» **Problem to work on**:
What is needed here is an exact repetition of the records below, beginning at the line that has "3. **Clarify your expected output format**" and stopping after the line that has "You understood it perfectly.".

Stored data entries

>>>>

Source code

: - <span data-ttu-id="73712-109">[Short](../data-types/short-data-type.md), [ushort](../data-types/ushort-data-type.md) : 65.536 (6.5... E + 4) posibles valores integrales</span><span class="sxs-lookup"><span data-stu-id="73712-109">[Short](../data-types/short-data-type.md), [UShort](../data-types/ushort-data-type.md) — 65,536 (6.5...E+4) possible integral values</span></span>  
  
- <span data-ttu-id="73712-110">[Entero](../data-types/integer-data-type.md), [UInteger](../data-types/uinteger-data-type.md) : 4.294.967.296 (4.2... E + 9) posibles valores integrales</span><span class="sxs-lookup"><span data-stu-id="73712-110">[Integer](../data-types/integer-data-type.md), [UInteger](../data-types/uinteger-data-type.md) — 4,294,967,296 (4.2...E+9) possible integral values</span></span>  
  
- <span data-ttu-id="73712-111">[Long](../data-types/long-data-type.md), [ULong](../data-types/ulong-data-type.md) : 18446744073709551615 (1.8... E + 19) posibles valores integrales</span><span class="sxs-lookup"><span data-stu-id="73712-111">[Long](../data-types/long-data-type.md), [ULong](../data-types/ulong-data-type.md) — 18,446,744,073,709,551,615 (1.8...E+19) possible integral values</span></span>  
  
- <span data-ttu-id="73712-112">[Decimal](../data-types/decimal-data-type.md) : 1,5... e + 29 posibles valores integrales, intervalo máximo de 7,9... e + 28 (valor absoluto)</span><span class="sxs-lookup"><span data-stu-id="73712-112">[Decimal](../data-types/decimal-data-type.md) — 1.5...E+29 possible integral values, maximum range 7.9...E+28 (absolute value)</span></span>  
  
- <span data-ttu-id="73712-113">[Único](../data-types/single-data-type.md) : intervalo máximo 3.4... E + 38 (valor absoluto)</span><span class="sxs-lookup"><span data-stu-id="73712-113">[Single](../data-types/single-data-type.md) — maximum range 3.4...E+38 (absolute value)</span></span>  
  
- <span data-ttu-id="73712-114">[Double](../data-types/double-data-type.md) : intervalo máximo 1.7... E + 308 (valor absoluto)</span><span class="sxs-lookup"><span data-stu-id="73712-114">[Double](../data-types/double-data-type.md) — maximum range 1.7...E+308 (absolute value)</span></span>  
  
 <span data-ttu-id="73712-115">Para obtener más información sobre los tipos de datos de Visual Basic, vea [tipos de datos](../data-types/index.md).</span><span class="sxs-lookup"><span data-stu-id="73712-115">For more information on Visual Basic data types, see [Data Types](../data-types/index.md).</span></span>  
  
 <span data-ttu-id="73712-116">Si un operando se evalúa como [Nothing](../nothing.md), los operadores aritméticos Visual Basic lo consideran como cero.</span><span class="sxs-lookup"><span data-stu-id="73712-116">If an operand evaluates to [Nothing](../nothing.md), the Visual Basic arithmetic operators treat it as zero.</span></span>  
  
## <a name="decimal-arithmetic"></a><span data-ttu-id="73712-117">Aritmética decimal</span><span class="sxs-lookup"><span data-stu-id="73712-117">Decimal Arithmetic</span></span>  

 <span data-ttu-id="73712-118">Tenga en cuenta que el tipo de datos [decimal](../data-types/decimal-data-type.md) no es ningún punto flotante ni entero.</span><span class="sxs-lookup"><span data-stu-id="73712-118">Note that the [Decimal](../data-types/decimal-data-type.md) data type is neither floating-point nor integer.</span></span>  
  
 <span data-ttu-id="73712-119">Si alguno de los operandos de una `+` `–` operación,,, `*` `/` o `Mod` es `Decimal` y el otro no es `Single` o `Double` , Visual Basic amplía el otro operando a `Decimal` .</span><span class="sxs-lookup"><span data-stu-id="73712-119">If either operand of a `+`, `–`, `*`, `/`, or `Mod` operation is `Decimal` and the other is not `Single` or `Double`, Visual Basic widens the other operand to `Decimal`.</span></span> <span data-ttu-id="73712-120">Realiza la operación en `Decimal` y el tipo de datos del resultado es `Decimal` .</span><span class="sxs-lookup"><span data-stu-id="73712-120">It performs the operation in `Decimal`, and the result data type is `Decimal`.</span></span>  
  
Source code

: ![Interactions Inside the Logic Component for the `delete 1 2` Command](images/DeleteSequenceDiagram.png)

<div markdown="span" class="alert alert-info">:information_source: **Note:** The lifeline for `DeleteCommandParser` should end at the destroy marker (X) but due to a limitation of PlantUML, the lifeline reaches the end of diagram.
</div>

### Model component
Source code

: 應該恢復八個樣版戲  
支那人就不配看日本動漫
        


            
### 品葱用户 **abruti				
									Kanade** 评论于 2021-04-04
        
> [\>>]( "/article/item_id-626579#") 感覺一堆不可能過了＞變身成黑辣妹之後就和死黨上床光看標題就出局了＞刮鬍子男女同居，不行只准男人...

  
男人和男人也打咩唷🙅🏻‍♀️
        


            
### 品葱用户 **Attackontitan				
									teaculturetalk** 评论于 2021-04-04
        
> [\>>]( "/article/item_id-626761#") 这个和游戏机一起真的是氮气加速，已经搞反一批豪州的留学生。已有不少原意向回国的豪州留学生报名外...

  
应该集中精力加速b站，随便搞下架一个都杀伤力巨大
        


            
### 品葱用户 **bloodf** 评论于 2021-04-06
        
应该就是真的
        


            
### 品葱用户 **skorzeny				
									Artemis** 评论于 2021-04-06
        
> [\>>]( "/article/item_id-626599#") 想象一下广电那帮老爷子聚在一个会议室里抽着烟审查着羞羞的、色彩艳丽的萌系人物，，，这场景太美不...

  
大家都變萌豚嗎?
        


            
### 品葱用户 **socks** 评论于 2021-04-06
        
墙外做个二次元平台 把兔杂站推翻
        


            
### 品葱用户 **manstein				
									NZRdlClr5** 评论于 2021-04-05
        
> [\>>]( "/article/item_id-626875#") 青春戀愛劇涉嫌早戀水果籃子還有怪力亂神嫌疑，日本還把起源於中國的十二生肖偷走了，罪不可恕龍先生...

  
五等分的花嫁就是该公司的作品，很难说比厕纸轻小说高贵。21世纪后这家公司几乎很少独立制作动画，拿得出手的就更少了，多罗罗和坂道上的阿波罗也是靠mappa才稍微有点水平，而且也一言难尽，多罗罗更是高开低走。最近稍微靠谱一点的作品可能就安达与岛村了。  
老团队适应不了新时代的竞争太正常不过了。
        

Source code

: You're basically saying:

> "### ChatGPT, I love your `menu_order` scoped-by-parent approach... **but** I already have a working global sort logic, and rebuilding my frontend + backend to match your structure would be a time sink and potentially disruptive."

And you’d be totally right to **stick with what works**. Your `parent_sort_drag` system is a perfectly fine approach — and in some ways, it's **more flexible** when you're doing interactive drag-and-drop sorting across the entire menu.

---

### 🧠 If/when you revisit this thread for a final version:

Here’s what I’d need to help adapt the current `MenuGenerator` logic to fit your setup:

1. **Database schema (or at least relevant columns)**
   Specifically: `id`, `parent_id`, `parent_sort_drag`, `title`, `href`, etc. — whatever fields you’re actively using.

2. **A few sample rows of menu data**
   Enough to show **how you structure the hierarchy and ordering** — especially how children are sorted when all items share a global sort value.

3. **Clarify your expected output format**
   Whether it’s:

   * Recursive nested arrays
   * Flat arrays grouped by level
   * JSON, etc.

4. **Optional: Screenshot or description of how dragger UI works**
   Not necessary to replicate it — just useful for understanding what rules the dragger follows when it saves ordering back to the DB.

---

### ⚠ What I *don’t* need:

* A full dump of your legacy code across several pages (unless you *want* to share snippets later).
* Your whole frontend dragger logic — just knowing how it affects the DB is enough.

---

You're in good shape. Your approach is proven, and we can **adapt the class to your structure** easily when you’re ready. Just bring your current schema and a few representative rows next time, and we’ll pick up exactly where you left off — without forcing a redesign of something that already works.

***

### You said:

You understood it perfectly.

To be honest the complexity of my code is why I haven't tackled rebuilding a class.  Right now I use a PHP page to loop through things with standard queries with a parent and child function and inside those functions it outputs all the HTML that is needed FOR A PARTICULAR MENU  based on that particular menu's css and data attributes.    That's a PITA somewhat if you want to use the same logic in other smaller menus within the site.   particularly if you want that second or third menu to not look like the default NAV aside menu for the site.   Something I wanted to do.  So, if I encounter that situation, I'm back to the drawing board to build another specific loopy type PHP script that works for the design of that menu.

<<<<

» **Answer to the problem**:
3. **Clarify your expected output format**
   Whether it’s:

   * Recursive nested arrays
   * Flat arrays grouped by level
   * JSON, etc.

4. **Optional: Screenshot or description of how dragger UI works**
   Not necessary to replicate it — just useful for understanding what rules the dragger follows when it saves ordering back to the DB.

---

### ⚠ What I *don’t* need:

* A full dump of your legacy code across several pages (unless you *want* to share snippets later).
* Your whole frontend dragger logic — just knowing how it affects the DB is enough.

---

You're in good shape. Your approach is proven, and we can **adapt the class to your structure** easily when you’re ready. Just bring your current schema and a few representative rows next time, and we’ll pick up exactly where you left off — without forcing a redesign of something that already works.

***

### You said:

You understood it perfectly.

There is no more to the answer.